Une indemnité de retour doit être versée aux familles dont les allocations familiales sont plafonnées.
L’expatriation des enfants des agents doit être accompagnée par le Département, indépendamment du grade et des fonctions de leurs parents. Ce sont donc deux billets par an et par enfant dans tous les pays qui devrait être la règle.
[1] Aux frais de scolarité dus chaque année, a été ajouté un tiers des droits de première inscription, lorsqu’il y en a. Aucun autre frais n’a été pris en compte. Ni la cantine, ni les livres, … L’enquête a étudié trois niveaux : le CP, la cinquième et la première.

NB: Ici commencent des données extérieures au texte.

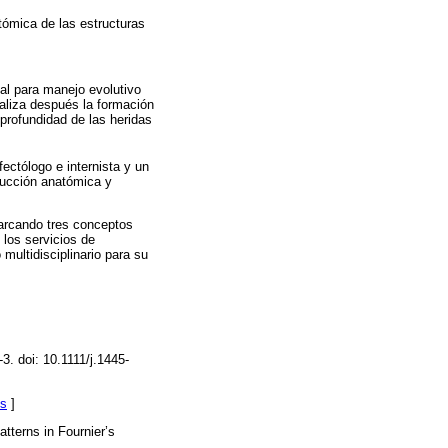
tómica de las estructuras
tal para manejo evolutivo
ealiza después la formación
 profundidad de las heridas
fectólogo e internista y un
rucción anatómica y
marcando tres conceptos
 los servicios de
multidisciplinario para su
. doi: 10.1111/j.1445-
ks
]
tterns in Fournier’s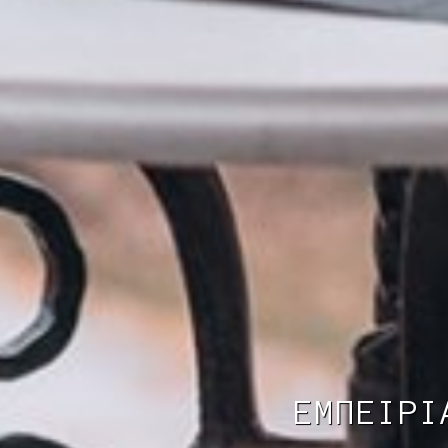
ΕΜΠΕΙΡΙ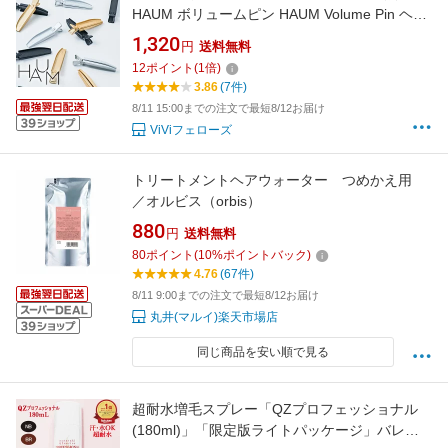
HAUM ボリュームピン HAUM Volume Pin ヘア
セット ヘアスタイル 韓国 韓国コスメ 前髪
1,320
円
送料無料
4562281091000
12
ポイント
(
1
倍)
3.86
(7件)
8/11 15:00までの注文で最短8/12お届け
ViViフェローズ
トリートメントヘアウォーター つめかえ用
／オルビス（orbis）
880
円
送料無料
80
ポイント
(
10
%ポイントバック)
4.76
(67件)
8/11 9:00までの注文で最短8/12お届け
丸井(マルイ)楽天市場店
同じ商品を安い順で見る
超耐水増毛スプレー「QZプロフェッショナル
(180ml)」「限定版ライトパッケージ」バレな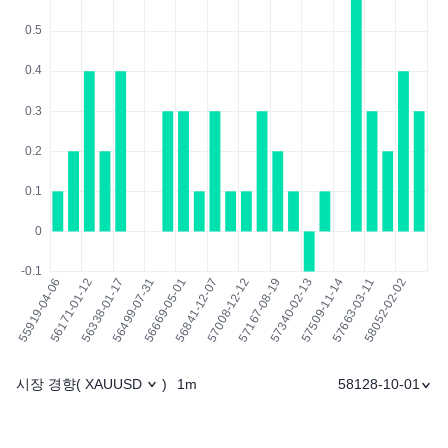
시장 경향
1m
58128-10-01
(
XAUUSD
)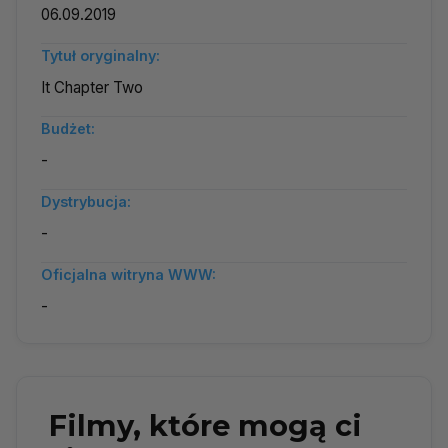
06.09.2019
Tytuł oryginalny:
It Chapter Two
Budżet:
-
Dystrybucja:
-
Oficjalna witryna WWW:
-
Filmy, które mogą ci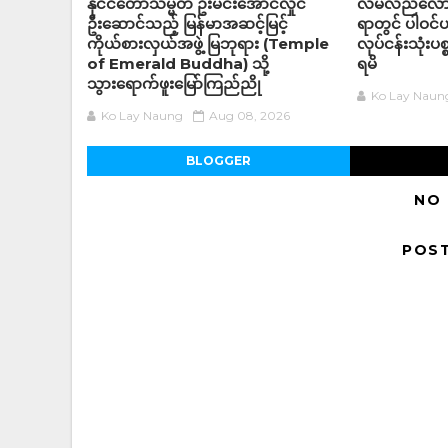
နိုင်ငံတော်သမ္မတ ဦးမင်းအောင်လှိုင်
လိမ်လည်လောင
ဦးဆောင်သည့် မြန်မာအဆင့်မြင့်
ရာတွင် ပါဝင
ကိုယ်စားလှယ်အဖွဲ့ မြဘုရား (Temple
လုပ်ငန်းသုံးပစ
of Emerald Buddha) သို့
ရမိ
သွားရောက်ဖူးမြော်ကြည်ညို
Ko Lay Naun
Ko Lay Naung
Aug 08, 2026
BLOGGER
NO
POS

[2] AFRIQUE DU SUD ALGÉRIE ALLEMAGNE ANGOLA ARABIE SAOUDITE ARMÉNIE AUTRICHE BAHREÏN BELGIQUE BRÉSIL CAMBODGE CANADA CHINE ÉMIRATS ARABES UNIS ESPAGNE ÉTATS-UNIS ÉTHIOPIE GABON GHANA GRÈCE GUATEMALA GUINÉE GUINÉE ÉQUATORIALE HONGRIE IRLANDE ITALIE JAPON JORDANIE KOWEÏT LUXEMBOURG MADAGASCAR MAROC MAURITANIE MEXIQUE NIGERIA OMAN PANAMA PAYS-BAS POLOGNE RÉPUBLIQUE DOMINICAINE RÉPUBLIQUE TCHÈQUE ROUMANIE ROYAUME-UNI SENEGAL SINGAPOUR SUÈDE TAIPEI THAÏLANDE TUNISIE TURQUIE URUGUAY VANUATU VIETNAM
[3] Le montant des majorations familiales est publié chaque année sur Diplonet sous la forme d’un tableau de fractions du traitement brut afférent à l’indice brut 585 : https://www.legifrance.gouv.fr/jorf/id/JORFTEXT000044061183
[4] Les taux de la CSG et la CRDS sont respectivement 0,09039 et 0,0049125.
[5] Le taux de la mutuelle est 0,0363.
[6] Les agents en service à l’étranger, à l’exception des chefs de mission diplomatique, subissent une retenue portant sur le total formé par la rémunération principale et les avantages familiaux, lorsqu’ils occupent un logement mis à leur disposition par l’État français, par un État étranger ou toute autre organisation. Le taux de cette retenue est de 15% pour les fonctionnaires appartenant à des corps de catégorie A et B. Ce taux est réduit à 10% dans tous les autres cas. Le montant de la retenue résultant de l’application des taux de 15 et 10% ci-dessus est augmenté respectivement de 25% ou de 15% de la partie du loyer excédant ce montant.
[7] Elles ont vocation à tenir compte des frais de scolarité (droits de première inscription, inscription annuelle et frais de scolarité) de l’établissement d’enseignement français à l’étranger de référence, ou établissement assimilé, ainsi qu’un forfait de 60€/mois/enfant.